(WHAT YOU WILL DO) Print out all the records, word for word.

....................

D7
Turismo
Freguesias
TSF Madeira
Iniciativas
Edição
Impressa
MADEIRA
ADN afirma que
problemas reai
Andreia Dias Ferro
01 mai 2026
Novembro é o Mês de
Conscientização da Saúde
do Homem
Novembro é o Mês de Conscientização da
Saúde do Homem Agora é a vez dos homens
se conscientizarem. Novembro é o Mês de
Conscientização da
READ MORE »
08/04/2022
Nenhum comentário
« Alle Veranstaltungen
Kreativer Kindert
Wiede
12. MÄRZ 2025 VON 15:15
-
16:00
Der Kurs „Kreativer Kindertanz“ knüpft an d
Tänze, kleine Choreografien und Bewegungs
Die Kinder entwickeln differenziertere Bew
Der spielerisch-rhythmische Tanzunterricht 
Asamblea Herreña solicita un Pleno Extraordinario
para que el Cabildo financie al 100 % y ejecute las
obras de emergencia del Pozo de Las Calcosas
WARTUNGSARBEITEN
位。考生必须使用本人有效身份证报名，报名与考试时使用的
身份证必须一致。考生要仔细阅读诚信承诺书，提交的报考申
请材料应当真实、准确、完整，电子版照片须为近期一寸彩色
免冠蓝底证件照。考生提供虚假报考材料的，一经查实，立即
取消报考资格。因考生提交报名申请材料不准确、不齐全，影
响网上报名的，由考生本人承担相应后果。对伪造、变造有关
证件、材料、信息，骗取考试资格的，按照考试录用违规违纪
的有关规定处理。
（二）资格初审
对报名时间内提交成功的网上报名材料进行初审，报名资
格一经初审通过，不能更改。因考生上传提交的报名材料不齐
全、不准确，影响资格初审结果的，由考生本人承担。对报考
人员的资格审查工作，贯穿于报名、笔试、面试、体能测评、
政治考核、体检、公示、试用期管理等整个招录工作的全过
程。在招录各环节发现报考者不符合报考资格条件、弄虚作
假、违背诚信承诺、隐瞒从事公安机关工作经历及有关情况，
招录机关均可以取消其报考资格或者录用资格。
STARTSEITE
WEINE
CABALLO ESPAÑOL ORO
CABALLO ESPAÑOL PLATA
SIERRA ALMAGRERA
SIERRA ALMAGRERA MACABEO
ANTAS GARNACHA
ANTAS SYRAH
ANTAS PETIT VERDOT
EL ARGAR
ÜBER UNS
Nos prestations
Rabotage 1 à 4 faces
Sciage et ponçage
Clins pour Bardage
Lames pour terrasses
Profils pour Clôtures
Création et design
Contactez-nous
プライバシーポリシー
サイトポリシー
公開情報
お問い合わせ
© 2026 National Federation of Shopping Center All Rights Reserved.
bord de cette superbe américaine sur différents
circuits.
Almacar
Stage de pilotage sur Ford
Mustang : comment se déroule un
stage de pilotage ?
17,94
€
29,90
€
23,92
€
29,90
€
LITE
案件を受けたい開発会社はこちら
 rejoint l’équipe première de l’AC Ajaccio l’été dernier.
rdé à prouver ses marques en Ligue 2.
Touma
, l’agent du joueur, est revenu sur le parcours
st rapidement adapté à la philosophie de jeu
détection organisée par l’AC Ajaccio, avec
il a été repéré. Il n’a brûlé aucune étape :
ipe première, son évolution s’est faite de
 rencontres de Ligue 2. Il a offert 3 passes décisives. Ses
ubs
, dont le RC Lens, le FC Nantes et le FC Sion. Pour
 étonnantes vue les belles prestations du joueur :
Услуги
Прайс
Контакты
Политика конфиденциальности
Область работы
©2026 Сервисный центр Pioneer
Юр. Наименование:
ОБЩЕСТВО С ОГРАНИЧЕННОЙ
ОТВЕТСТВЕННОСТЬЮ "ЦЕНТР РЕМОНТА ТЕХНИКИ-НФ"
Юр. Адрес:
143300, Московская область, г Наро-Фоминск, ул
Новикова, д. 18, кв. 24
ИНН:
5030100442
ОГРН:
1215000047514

....................

(COMPLETED EXERCISE)
D7
Turismo
Freguesias
TSF Madeira
Iniciativas
Edição
Impressa
MADEIRA
ADN afirma que
problemas reai
Andreia Dias Ferro
01 mai 2026
Novembro é o Mês de
Conscientização da Saúde
do Homem
Novembro é o Mês de Conscientização da
Saúde do Homem Agora é a vez dos homens
se conscientizarem. Novembro é o Mês de
Conscientização da
READ MORE »
08/04/2022
Nenhum comentário
« Alle Veranstaltungen
Kreativer Kindert
Wiede
12. MÄRZ 2025 VON 15:15
-
16:00
Der Kurs „Kreativer Kindertanz“ knüpft an d
Tänze, kleine Choreografien und Bewegungs
Die Kinder entwickeln differenziertere Bew
Der spielerisch-rhythmische Tanzunterricht 
Asamblea Herreña solicita un Pleno Extraordinario
para que el Cabildo financie al 100 % y ejecute las
obras de emergencia del Pozo de Las Calcosas
WARTUNGSARBEITEN
位。考生必须使用本人有效身份证报名，报名与考试时使用的
身份证必须一致。考生要仔细阅读诚信承诺书，提交的报考申
请材料应当真实、准确、完整，电子版照片须为近期一寸彩色
免冠蓝底证件照。考生提供虚假报考材料的，一经查实，立即
取消报考资格。因考生提交报名申请材料不准确、不齐全，影
响网上报名的，由考生本人承担相应后果。对伪造、变造有关
证件、材料、信息，骗取考试资格的，按照考试录用违规违纪
的有关规定处理。
（二）资格初审
对报名时间内提交成功的网上报名材料进行初审，报名资
格一经初审通过，不能更改。因考生上传提交的报名材料不齐
全、不准确，影响资格初审结果的，由考生本人承担。对报考
人员的资格审查工作，贯穿于报名、笔试、面试、体能测评、
政治考核、体检、公示、试用期管理等整个招录工作的全过
程。在招录各环节发现报考者不符合报考资格条件、弄虚作
假、违背诚信承诺、隐瞒从事公安机关工作经历及有关情况，
招录机关均可以取消其报考资格或者录用资格。
STARTSEITE
WEINE
CABALLO ESPAÑOL ORO
CABALLO ESPAÑOL PLATA
SIERRA ALMAGRERA
SIERRA ALMAGRERA MACABEO
ANTAS GARNACHA
ANTAS SYRAH
ANTAS PETIT VERDOT
EL ARGAR
ÜBER UNS
Nos prestations
Rabotage 1 à 4 faces
Sciage et ponçage
Clins pour Bardage
Lames pour terrasses
Profils pour Clôtures
Création et design
Contactez-nous
プライバシーポリシー
サイトポリシー
公開情報
お問い合わせ
© 2026 National Federation of Shopping Center All Rights Reserved.
bord de cette superbe américaine sur différents
circuits.
Almacar
Stage de pilotage sur Ford
Mustang : comment se déroule un
stage de pilotage ?
17,94
€
29,90
€
23,92
€
29,90
€
LITE
案件を受けたい開発会社はこちら
 rejoint l’équipe première de l’AC Ajaccio l’été dernier.
rdé à prouver ses marques en Ligue 2.
Touma
, l’agent du joueur, est revenu sur le parcours
st rapidement adapté à la philosophie de jeu
détection organisée par l’AC Ajaccio, avec
il a été repéré. Il n’a brûlé aucune étape :
ipe première, son évolution s’est faite de
 rencontres de Ligue 2. Il a offert 3 passes décisives. Ses
ubs
, dont le RC Lens, le FC Nantes et le FC Sion. Pour
 étonnantes vue les belles prestations du joueur :
Услуги
Прайс
Контакты
Политика конфиденциальности
Область работы
©2026 Сервисный центр Pioneer
Юр. Наименование:
ОБЩЕСТВО С ОГРАНИЧЕННОЙ
ОТВЕТСТВЕННОСТЬЮ "ЦЕНТР РЕМОНТА ТЕХНИКИ-НФ"
Юр. Адрес:
143300, Московская область, г Наро-Фоминск, ул
Новикова, д. 18, кв. 24
ИНН:
5030100442
ОГРН:
1215000047514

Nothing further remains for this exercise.